(Requirement 1): Return the passage of the forum thread from "The passenger side" to "and sawzalling, haha.", copied word for word.

(Source):
* * *
They'll both be on-axis for the driver.

I redid the cover on the driver's side a little - sanded down a lot of material so it's less bulbous looking and contours better. Waiting for the spot putty to dry, sand, prime, paint tomorrow hopefully before the Tiger's game.

The passenger side I just started the redo... =/

Man, this stuff takes forever.

10 seconds on a band-saw cutting foam equates to 30 minutes of dremeling, hacksawing, and sawzalling, haha.

-aaron


----------



## WLDock (Sep 27, 2005)

Interested in seeing the results....

Hey, I see you are from the area...I am in Southfield,


----------



## niceguy (Mar 12, 2006)

I can't believe the Great Stuff sanded down so smooth....I've used it and shaped it before when dealing w/houses along w/wood filler but that's really nice....

Too much work for me though...I'll have to figure out something else for my van...I'm MUCH lazier  


Jeremy


----------



## mk1982 (Jul 3, 2005)

where can i find tutorials on doing this sort of work ? is it fibreglass or body filler ?


----------



## Antnee77 (Aug 1, 2006)

mk1982 said:


> where can i find tutorials on doing this sort of work ? is it fibreglass or body filler ?


Many installers use both. They staple down fabric tight onto their work and then spread the resin with a paint brush. After it is completely saturated in resin, you let it sit overnight. The next day you can spread bondo over the hardened fiberglass and it can be sanded down to a smooth finish. Obviously this is a very basic overview of the whole procedure .
* * *
(Data shown):
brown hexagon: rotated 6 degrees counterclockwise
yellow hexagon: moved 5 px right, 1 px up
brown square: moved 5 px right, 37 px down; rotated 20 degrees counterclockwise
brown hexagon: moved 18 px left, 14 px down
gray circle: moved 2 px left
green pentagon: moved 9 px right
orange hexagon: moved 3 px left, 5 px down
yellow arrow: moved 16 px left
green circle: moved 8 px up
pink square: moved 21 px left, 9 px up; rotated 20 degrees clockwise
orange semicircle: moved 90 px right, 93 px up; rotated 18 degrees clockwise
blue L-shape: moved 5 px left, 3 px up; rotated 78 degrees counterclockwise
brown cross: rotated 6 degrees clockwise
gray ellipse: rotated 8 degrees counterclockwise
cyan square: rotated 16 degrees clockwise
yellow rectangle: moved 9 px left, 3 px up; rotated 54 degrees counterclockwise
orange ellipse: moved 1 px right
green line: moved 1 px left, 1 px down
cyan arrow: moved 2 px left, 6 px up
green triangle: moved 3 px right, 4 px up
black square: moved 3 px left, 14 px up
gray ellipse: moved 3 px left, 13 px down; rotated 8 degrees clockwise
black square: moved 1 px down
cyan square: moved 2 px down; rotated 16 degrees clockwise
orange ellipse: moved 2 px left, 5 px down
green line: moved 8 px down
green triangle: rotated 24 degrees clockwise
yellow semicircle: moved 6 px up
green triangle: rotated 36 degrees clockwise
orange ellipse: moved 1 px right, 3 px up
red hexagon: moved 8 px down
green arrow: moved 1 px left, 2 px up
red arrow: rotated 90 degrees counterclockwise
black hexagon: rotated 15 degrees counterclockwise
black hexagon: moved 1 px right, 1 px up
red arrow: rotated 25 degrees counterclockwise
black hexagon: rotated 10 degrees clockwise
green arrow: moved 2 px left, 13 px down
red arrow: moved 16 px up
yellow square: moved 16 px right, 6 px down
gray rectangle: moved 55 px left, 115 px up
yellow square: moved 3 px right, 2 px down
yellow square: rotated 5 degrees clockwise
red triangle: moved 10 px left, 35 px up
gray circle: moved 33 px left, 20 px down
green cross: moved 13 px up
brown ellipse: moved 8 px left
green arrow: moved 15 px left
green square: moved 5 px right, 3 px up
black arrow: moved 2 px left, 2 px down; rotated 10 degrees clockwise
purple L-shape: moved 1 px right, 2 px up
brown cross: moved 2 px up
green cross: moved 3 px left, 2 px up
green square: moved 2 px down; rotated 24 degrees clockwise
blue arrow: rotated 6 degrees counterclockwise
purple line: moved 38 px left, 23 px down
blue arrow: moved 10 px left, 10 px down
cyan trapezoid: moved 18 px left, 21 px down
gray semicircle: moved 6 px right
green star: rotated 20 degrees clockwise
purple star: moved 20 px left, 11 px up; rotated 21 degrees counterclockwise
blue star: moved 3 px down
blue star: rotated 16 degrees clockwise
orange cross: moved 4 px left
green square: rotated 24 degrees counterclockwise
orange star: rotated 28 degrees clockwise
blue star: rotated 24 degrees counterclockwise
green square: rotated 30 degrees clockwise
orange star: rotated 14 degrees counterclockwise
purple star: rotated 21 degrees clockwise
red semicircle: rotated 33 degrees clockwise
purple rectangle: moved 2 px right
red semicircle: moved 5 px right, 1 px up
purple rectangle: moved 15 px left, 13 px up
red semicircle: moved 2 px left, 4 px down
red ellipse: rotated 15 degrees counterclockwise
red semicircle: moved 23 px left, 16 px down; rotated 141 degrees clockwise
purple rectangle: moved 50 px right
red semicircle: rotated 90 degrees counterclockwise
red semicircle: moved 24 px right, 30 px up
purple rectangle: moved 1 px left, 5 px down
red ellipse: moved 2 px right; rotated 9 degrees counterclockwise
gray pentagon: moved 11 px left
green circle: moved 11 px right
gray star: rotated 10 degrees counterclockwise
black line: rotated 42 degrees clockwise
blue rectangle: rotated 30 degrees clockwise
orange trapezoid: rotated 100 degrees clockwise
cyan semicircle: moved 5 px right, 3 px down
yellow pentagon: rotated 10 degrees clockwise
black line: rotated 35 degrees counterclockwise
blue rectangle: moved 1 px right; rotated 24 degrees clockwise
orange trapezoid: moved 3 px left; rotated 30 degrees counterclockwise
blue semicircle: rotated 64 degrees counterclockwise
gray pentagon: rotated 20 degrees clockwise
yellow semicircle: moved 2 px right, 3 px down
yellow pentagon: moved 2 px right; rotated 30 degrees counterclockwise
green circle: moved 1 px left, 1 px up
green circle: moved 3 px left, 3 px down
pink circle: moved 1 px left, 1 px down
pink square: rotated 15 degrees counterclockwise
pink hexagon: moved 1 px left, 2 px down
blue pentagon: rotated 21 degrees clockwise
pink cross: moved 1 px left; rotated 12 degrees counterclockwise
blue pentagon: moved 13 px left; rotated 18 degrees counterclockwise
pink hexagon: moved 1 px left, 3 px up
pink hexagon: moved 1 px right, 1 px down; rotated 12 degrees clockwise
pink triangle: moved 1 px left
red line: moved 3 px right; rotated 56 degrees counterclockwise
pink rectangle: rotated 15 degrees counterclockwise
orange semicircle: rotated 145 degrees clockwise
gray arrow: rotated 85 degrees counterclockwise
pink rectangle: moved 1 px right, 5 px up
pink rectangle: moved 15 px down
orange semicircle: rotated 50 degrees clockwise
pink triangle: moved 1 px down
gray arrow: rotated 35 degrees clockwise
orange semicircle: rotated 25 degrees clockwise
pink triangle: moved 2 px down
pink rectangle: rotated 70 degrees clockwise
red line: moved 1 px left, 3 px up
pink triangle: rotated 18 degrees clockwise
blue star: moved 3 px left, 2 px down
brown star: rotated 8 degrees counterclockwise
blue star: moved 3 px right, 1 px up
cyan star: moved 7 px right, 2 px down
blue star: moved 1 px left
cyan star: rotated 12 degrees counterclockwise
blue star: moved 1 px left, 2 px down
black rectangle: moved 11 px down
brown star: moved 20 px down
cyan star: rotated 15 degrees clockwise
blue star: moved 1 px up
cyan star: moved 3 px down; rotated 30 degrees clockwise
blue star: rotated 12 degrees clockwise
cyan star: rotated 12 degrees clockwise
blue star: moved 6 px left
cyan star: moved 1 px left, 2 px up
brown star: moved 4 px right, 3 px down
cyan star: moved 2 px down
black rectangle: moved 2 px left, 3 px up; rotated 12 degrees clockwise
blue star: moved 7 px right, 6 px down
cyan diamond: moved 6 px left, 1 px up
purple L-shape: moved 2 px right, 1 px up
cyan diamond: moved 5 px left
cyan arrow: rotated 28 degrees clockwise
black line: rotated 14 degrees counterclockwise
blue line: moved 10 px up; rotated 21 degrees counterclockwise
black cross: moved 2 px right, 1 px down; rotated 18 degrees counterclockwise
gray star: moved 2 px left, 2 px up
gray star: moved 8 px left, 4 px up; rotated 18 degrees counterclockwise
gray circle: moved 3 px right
* * *
(Requirement 2): Swap "hexagon" for "octagon" in the rows from the first one to the line with "orange ellipse: moved 2 px left, 5 px down", changing nothing else, and give back only those lines.

(Reply 1):
The passenger side I just started the redo... =/

Man, this stuff takes forever.

10 seconds on a band-saw cutting foam equates to 30 minutes of dremeling, hacksawing, and sawzalling, haha.

(Reply 2):
brown octagon: rotated 6 degrees counterclockwise
yellow octagon: moved 5 px right, 1 px up
brown square: moved 5 px right, 37 px down; rotated 20 degrees counterclockwise
brown octagon: moved 18 px left, 14 px down
gray circle: moved 2 px left
green pentagon: moved 9 px right
orange octagon: moved 3 px left, 5 px down
yellow arrow: moved 16 px left
green circle: moved 8 px up
pink square: moved 21 px left, 9 px up; rotated 20 degrees clockwise
orange semicircle: moved 90 px right, 93 px up; rotated 18 degrees clockwise
blue L-shape: moved 5 px left, 3 px up; rotated 78 degrees counterclockwise
brown cross: rotated 6 degrees clockwise
gray ellipse: rotated 8 degrees counterclockwise
cyan square: rotated 16 degrees clockwise
yellow rectangle: moved 9 px left, 3 px up; rotated 54 degrees counterclockwise
orange ellipse: moved 1 px right
green line: moved 1 px left, 1 px down
cyan arrow: moved 2 px left, 6 px up
green triangle: moved 3 px right, 4 px up
black square: moved 3 px left, 14 px up
gray ellipse: moved 3 px left, 13 px down; rotated 8 degrees clockwise
black square: moved 1 px down
cyan square: moved 2 px down; rotated 16 degrees clockwise
orange ellipse: moved 2 px left, 5 px down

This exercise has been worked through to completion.